§ **THE TASK**
Copy every line in the records below that contains the word "State".

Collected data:
************
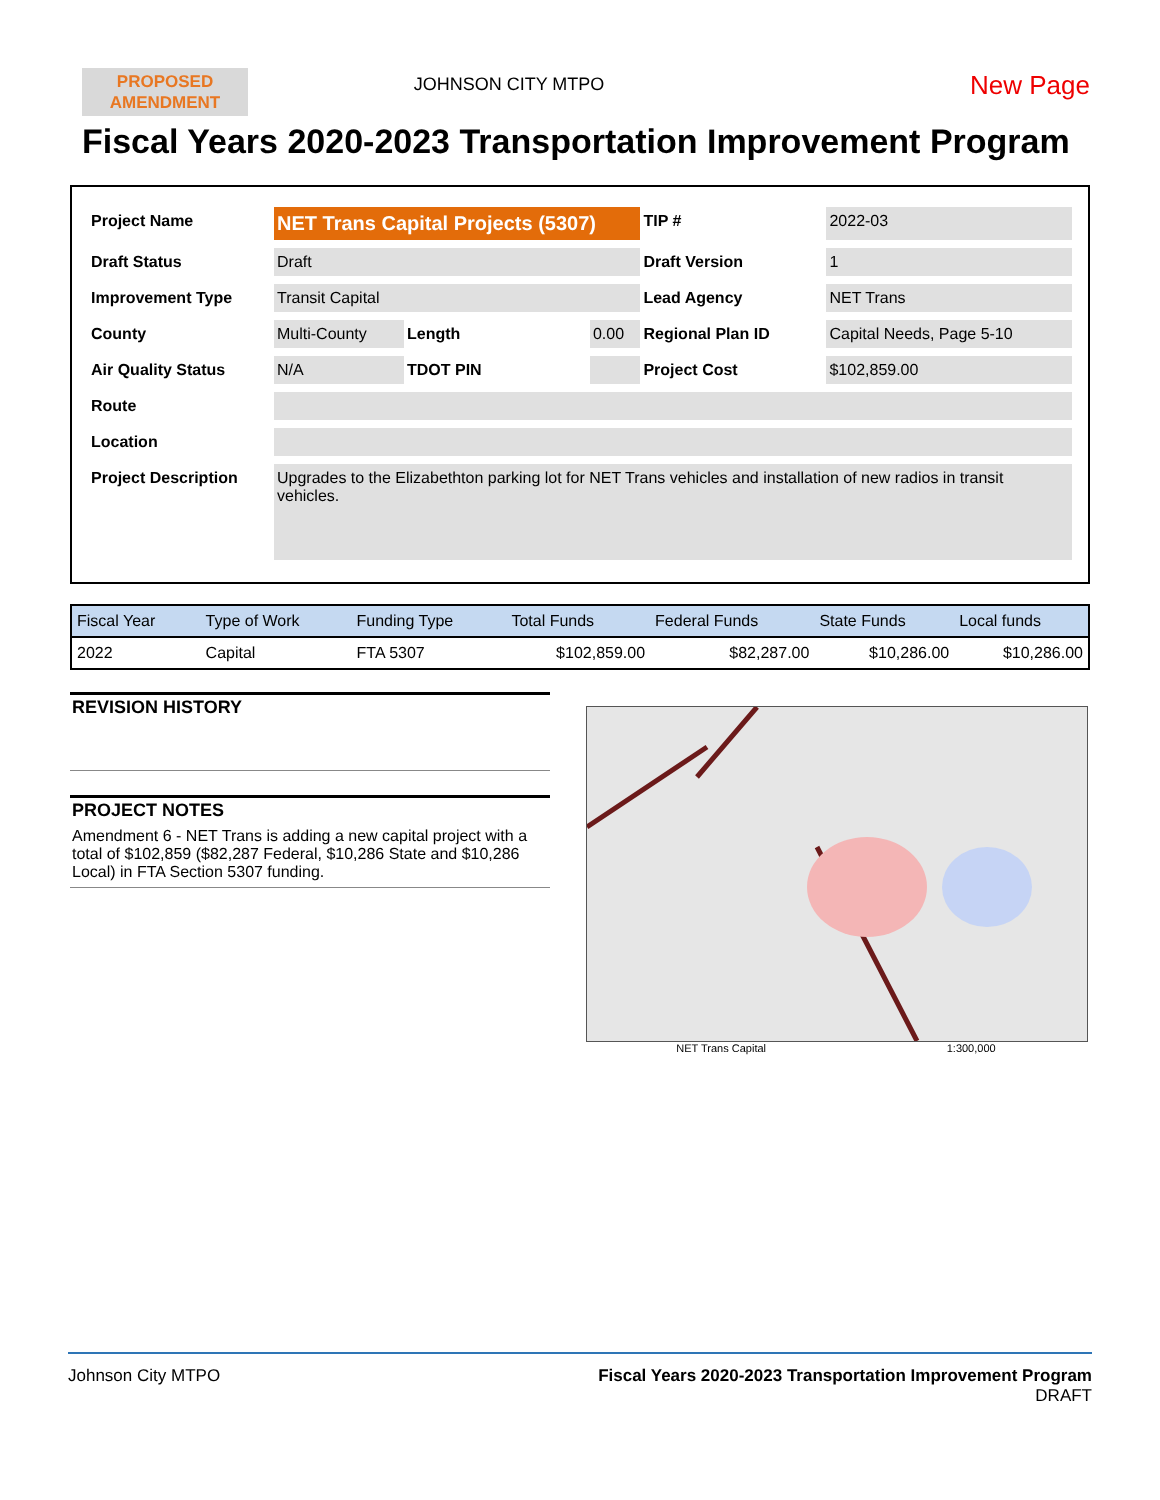PROPOSED
AMENDMENT
JOHNSON CITY MTPO
New Page
Fiscal Years 2020-2023 Transportation Improvement Program
| Project Name | NET Trans Capital Projects (5307) | | | TIP # | 2022-03 |
| Draft Status | Draft | | | Draft Version | 1 |
| Improvement Type | Transit Capital | | | Lead Agency | NET Trans |
| County | Multi-County | Length | 0.00 | Regional Plan ID | Capital Needs, Page 5-10 |
| Air Quality Status | N/A | TDOT PIN | | Project Cost | $102,859.00 |
| Route | | | | | |
| Location | | | | | |
| Project Description | Upgrades to the Elizabethton parking lot for NET Trans vehicles and installation of new radios in transit vehicles. | | | | |
| Fiscal Year | Type of Work | Funding Type | Total Funds | Federal Funds | State Funds | Local funds |
| --- | --- | --- | --- | --- | --- | --- |
| 2022 | Capital | FTA 5307 | $102,859.00 | $82,287.00 | $10,286.00 | $10,286.00 |
REVISION HISTORY
PROJECT NOTES
Amendment 6 - NET Trans is adding a new capital project with a total of $102,859 ($82,287 Federal, $10,286 State and $10,286 Local) in FTA Section 5307 funding.
NET Trans Capital 1:300,000
Johnson City MTPO Fiscal Years 2020-2023 Transportation Improvement Program
DRAFT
************
§ **ANSWER FOR THE TASK**
| Fiscal Year | Type of Work | Funding Type | Total Funds | Federal Funds | State Funds | Local funds |
Amendment 6 - NET Trans is adding a new capital project with a total of $102,859 ($82,287 Federal, $10,286 State and $10,286 Local) in FTA Section 5307 funding.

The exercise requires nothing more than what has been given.